__タスク 1__. 証明書自動更新の記事で、Certbot用のEC2インスタンスを使わずにLambda関数上で処理を完結させた理由を、記事に沿って1〜3文で説明してください。
__タスク 2__. 証明書自動更新の記事から、「47日ごとに発行はとても人の」を含む文で始まり「まで構成することが可能です。」で終わる部分を書き直してください。その際、「JPRS様」をすべて「JPRS社」に変えてください。

__文書の抜粋__.
──────────
JPRSサーバー証明書のACME自動更新とACM連携をLambdaで実現する
当社はJPRS(株式会社日本レジストリサービス)様のサーバー証明書を指定事業者として販売しております。現在までは有効期限が1年のものを手動で発行して、お客様のサーバーに設置などを行ってきました。
今現在は最大13ヶ月の有効期限の証明書が認められていることになります。
しかし、CA/Browser Forumや各ブラウザベンダーがこの有効期限を縮める方向で動いているとのことで、将来的にはポリシー改訂により、13ヶ月の有効期限が47日間になるとのことです。
47日ごとに発行はとても人の手では行えません。そこでJPRS様からもACME(※)による自動更新への切り替えを提案頂いております。
※ACME(アクミー)はAutomatic Certificate Management Environment(自動証明書管理環境)に由来する、証明書の管理を自動化するためのプロトコルです。
ACMEを使った自動更新のプログラムとしては有名なものはcertbotなどがあります。無料証明書のLet's Encryptの発行などで利用された経験がある人も多いと思います。JPRS様のサーバー証明書もこのcertbotによる自動更新が行えます。
EC2などのWEBサーバー(Apache)にcertbotを入れることによって、証明書の取得から自動的な更新まで構成することが可能です。
課題:ACMを利用するCloudFront/ALB構成
当社では1つ困ったことがありました。AWSクラウドのCloudFrontディストリビューションや、ALBなどのロードバランサーにアタッチしているACMにJPRS様のサーバー証明書を入れているパターンがあるのです。
この構成の場合、オリジンがEC2だったとしても、CloudFrontやALBでHTTPSを終端し、EC2インスタンス内には証明書を持っていないケースが多いです。
また、CloudFrontでHTMLによる静的なWEBサイトやReact+ViteなどによるSPAの場合は、バックエンドをS3バケットとしており、EC2自体を使用していない場合もあります。
これらの場合は、ACMに証明書をインポートすることで、CloudFrontやALBで持ち込みの証明書を使用することが実現しています。
つまりCertbotを使って、そのままではACMに証明書を発行したりインポートしたりすることが出来ません。世の中には様々なツールを作られている方がいるので、もしかするとプラグインなどを使えば使えるかもしれませんが、当社は自作することにしました。
また、コスト面からもCertbotを動かすためのEC2インスタンスは起動したくなく、ステートレスなLambda関数上で完結するようにしました。
解決策:Lambda実装「acme-to-acm」
以下がプログラムです。 https://github.com/onocomm/acme-to-acm
プログラムはAWS CDKでデプロイが可能です。Lambda関数にはDockerイメージをアップロードする形を取っており、そのため、デプロイする手元の環境にはDocker Desktopなどの環境が必要となります。
──────────
データセットの抜粋
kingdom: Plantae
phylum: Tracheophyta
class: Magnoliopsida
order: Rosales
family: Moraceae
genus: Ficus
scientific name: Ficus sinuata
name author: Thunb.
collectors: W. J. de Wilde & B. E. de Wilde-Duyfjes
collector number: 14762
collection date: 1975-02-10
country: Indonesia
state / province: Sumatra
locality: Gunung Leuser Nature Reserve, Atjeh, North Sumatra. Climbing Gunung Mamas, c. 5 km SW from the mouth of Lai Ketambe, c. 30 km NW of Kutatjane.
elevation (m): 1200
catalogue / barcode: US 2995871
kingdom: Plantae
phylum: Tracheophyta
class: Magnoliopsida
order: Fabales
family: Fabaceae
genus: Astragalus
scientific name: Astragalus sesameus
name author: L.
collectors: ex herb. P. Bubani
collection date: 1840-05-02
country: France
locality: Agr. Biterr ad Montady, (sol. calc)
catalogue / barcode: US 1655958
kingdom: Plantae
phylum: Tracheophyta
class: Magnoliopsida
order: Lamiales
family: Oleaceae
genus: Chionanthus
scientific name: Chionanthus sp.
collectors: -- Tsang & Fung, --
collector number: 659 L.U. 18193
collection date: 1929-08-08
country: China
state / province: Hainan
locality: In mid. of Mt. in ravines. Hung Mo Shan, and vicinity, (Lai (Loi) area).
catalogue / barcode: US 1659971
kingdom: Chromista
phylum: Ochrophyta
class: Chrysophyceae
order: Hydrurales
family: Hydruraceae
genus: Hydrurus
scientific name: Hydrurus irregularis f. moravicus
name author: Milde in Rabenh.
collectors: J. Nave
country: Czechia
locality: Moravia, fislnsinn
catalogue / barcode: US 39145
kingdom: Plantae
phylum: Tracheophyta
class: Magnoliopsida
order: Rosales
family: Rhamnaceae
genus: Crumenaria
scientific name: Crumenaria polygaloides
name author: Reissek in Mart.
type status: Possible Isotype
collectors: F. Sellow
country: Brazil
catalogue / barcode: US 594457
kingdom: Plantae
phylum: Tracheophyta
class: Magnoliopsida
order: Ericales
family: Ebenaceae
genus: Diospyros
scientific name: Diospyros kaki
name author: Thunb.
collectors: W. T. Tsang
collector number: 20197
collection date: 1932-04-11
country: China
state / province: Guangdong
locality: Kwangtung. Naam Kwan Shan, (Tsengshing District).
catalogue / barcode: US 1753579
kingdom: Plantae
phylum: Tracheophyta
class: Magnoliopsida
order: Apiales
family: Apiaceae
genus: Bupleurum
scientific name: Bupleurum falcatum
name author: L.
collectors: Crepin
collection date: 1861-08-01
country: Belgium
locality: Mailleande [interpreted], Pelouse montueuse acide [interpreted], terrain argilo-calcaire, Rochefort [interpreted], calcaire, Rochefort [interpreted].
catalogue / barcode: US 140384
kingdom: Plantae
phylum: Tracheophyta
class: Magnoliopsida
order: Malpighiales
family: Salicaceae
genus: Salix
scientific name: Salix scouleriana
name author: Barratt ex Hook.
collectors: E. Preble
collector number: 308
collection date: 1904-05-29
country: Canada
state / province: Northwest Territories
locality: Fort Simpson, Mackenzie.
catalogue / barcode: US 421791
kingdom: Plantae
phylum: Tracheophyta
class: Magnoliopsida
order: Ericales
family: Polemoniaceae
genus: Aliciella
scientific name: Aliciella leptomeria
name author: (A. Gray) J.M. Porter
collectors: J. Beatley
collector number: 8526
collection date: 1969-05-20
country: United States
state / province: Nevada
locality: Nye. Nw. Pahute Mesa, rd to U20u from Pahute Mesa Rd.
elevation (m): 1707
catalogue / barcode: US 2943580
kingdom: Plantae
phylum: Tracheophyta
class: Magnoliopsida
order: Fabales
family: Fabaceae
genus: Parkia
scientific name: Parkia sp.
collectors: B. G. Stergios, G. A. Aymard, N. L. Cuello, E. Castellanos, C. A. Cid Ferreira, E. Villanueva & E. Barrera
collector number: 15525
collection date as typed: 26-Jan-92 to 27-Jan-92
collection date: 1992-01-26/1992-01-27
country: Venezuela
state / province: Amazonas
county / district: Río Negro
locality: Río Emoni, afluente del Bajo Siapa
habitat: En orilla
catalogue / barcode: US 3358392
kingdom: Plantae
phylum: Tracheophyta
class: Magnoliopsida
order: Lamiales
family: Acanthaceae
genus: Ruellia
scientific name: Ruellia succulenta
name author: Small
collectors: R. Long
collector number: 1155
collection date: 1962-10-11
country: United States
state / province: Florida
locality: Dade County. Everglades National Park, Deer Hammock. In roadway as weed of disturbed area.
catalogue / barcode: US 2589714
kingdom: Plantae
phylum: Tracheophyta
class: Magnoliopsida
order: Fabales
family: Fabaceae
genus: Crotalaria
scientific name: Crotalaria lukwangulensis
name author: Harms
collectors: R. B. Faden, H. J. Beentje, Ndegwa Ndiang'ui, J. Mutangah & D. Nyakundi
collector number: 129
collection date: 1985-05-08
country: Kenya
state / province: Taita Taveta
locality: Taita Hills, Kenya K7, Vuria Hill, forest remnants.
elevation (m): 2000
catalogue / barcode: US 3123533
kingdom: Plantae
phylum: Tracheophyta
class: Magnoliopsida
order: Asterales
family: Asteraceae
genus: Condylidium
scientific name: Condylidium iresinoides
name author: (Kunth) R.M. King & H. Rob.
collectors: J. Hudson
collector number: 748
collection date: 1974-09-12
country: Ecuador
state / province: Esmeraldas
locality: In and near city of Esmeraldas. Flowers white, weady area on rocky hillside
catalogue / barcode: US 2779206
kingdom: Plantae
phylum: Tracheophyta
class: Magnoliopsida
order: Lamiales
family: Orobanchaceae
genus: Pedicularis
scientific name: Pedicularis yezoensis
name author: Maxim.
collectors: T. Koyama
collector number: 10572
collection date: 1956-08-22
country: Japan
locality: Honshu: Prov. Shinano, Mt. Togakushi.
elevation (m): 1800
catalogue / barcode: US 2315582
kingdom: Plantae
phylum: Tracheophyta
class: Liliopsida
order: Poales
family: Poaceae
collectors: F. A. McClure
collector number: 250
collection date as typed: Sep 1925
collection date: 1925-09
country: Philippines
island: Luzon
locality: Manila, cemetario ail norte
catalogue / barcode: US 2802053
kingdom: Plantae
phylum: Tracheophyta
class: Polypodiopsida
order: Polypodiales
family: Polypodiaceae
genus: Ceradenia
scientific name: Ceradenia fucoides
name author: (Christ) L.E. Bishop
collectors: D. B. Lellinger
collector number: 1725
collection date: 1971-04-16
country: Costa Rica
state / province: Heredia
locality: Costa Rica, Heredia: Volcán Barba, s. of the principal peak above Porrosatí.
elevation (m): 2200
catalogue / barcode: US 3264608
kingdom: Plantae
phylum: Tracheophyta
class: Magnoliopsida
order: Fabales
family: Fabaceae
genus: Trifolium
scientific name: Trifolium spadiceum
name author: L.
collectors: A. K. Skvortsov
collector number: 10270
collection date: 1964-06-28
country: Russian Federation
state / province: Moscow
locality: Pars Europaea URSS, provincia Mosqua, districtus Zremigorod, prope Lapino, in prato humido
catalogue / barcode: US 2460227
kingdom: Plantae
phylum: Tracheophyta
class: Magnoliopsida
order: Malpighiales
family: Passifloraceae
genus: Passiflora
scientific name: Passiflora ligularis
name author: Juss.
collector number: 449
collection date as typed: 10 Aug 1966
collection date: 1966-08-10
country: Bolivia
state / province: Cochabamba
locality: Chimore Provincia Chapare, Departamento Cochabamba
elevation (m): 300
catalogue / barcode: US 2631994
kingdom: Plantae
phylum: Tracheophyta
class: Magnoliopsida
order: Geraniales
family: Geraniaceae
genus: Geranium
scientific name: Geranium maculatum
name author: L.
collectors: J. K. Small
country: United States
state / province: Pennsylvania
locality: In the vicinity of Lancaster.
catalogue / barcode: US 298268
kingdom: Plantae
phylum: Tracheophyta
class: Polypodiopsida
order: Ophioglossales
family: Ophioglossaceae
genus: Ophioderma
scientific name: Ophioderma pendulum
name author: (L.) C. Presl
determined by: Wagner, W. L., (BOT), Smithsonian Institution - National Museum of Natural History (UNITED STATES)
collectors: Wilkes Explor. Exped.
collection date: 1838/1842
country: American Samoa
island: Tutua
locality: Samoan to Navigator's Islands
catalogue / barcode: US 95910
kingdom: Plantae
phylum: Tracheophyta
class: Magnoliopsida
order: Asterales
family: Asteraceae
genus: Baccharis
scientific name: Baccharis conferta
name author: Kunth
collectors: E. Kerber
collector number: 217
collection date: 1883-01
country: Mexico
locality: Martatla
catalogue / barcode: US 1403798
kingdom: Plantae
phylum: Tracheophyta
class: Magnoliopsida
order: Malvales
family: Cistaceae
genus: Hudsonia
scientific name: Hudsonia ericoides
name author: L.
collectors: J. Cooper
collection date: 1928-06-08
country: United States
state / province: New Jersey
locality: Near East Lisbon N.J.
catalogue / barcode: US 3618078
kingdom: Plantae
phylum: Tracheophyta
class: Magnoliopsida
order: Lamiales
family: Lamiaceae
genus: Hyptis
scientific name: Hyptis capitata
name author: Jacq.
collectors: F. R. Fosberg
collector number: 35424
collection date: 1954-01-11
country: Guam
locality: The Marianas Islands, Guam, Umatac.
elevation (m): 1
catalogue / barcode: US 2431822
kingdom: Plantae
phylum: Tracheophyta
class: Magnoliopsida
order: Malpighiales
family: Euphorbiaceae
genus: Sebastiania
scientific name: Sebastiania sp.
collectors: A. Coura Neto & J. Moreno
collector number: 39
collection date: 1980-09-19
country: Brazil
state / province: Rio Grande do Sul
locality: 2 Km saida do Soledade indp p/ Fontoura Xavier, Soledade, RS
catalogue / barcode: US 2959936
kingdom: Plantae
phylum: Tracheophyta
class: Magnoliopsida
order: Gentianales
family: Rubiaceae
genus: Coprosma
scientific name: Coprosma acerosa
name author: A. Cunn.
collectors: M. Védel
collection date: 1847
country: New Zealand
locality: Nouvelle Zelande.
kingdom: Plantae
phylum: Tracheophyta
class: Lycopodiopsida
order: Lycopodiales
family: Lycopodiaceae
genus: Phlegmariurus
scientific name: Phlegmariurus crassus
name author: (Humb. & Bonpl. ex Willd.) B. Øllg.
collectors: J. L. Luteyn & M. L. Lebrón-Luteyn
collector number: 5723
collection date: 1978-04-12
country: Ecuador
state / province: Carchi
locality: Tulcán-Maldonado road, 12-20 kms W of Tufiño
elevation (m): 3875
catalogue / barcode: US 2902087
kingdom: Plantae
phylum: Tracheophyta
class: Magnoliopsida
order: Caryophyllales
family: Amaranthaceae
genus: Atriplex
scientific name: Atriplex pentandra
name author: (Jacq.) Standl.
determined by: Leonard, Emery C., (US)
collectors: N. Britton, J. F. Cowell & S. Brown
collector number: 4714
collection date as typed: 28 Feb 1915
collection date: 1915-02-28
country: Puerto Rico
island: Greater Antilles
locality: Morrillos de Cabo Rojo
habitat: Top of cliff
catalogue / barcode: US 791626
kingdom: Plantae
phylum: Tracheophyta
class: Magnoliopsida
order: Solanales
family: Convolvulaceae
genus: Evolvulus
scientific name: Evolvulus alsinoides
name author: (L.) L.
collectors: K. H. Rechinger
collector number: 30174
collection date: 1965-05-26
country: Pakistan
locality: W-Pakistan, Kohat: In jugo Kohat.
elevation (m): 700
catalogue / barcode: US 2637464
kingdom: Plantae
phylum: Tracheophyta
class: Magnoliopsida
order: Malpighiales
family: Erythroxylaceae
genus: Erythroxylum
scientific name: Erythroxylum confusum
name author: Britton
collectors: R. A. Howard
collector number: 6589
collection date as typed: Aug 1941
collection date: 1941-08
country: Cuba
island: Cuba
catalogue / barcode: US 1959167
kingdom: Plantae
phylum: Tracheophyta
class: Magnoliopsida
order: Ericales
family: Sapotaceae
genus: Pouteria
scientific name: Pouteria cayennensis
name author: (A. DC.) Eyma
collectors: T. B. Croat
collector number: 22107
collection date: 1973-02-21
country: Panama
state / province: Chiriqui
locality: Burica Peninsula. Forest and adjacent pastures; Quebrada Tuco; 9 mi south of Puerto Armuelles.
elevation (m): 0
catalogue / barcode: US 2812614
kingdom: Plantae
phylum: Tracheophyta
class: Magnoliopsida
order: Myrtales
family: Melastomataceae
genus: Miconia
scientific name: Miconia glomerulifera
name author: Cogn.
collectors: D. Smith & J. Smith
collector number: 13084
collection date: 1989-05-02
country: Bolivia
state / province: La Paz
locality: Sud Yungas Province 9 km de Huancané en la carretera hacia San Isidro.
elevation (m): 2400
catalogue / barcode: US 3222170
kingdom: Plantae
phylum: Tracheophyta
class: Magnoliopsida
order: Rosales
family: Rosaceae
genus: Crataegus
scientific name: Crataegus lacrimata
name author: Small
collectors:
──────────
__回答欄 1__. コスト面から、Certbotを動かすためのEC2インスタンスを起動したくなかったからです。そのため、ステートレスなLambda関数上で処理が完結するようにしました。

__回答欄 2__.
47日ごとに発行はとても人の手では行えません。そこでJPRS社からもACME(※)による自動更新への切り替えを提案頂いております。
※ACME(アクミー)はAutomatic Certificate Management Environment(自動証明書管理環境)に由来する、証明書の管理を自動化するためのプロトコルです。
ACMEを使った自動更新のプログラムとしては有名なものはcertbotなどがあります。無料証明書のLet's Encryptの発行などで利用された経験がある人も多いと思います。JPRS社のサーバー証明書もこのcertbotによる自動更新が行えます。
EC2などのWEBサーバー(Apache)にcertbotを入れることによって、証明書の取得から自動的な更新まで構成することが可能です。